Study 23: Paul says “good-bye” to the Ephesian elders – Challenge Questions
Please complete all questions marked with * and then complete the rest of the study. The more you look in the Word the more you will get out of it.
Read the chapter at the beginning of the week then you have time to meditate on it, rather than rushing! Make the Word your number one priority.
1. *Read the Notes and the Bible Verses referred to in them. Highlight the points that “speak” to you and share with the group.
2. Do you receive encouragement about your future from the first section of the notes? How or why?
3. From the section about “breaking bread” why do you think Paul kept preaching and what do you think he would be talking about during an all-night sermon?
4. *Do you think Paul really loved the people of Ephesus? Give reasons for your opinion.
5. *Read 2 Timothy 3:16-17. Where does the entire Bible come from? What was the purpose writing it?
Read Acts 21:1-16
6. What parts of the Bible were generally available during the time of Paul’s third missionary journey?
7. *God can be described as “Three in One” and as “One in Three”. These three are three persons: Father, Son and Holy Spirit. Which person was guiding and speaking with Paul and his companions on their missionary journeys? How was He doing it – give examples. Which person is living in you and guiding you. Will you share personal examples?
8. *How did Paul discover the dangers of going to Jerusalem? Why do you think he still continued on his journey?
9. What part in the extension of the kingdom of God did Philip play? Did he have a family and were they believers? Do you think he could look back on his life and say that he had had a fulfilling one? What can you say about your life in that regard?

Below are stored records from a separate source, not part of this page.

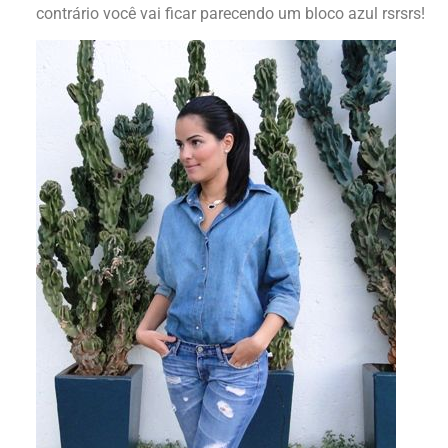
contrário você vai ficar parecendo um bloco azul rsrsrs!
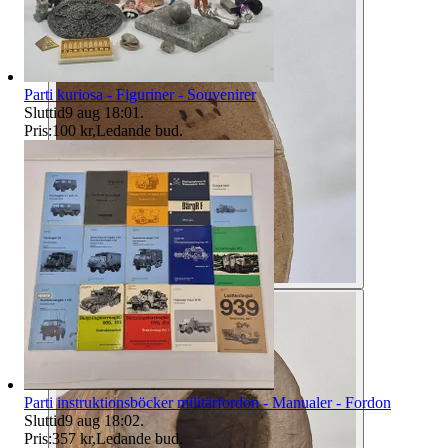
Parti kuriosa - Figuriner - Souvenirer
Sluttid
9 aug 18:01
.
Pris:
100 kr
,
Ledande bud
.
Parti instruktionsböcker militärfordon - Manualer - Fordon
Sluttid
9 aug 18:02
.
Pris:
357 kr
,
Ledande bud
.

10. *What are those gifts known as the “five-fold ministry” gifts? Why are they important to the church? What characterises (1) the gifts of an apostle, and (2) the gifts of a pastor? Why are they so different? Ephesians 4:11-13
11. Why is the gift of prophecy so key to the growth of the church? Can you think of someone you know who has this gift? What makes it stand out in her life so that it can be recognised?
12. *Read Deuteronomy 18:15-21. How seriously does God regard a false prophet? How do you know for certain whether the person who says that he is a prophet really is one?
Read Acts 21:17-26
13. *When we meet with Christians from other parts of the world, what should be the main topics of our conversation? Take your lead from the meeting of Paul with James and the elders.
14. What problems did the Jewish believers have and were they going to be a problem for Paul? What solution did James and the elders come up with to try to alleviate the difficulties? Did the solution work? Explain.
15. *Read Galatians 3:1-14. Had Paul faced this problem before? What did he teach the Galatians? Why is it important to be grounded in your Faith? How does Paul’s example here apply to your life?
Read Acts 21:27-40
16. *What did the Jews try to do to Paul (Acts 21:27-31)? Who rescued him and why? Did God have a hand in Paul’s destiny at this point and why?
17. Why was the commander surprised when Paul spoke? What did the commander allow Paul to do? Do you think that God was in this situation? Why?
18. *What has spoken to you from Acts 21?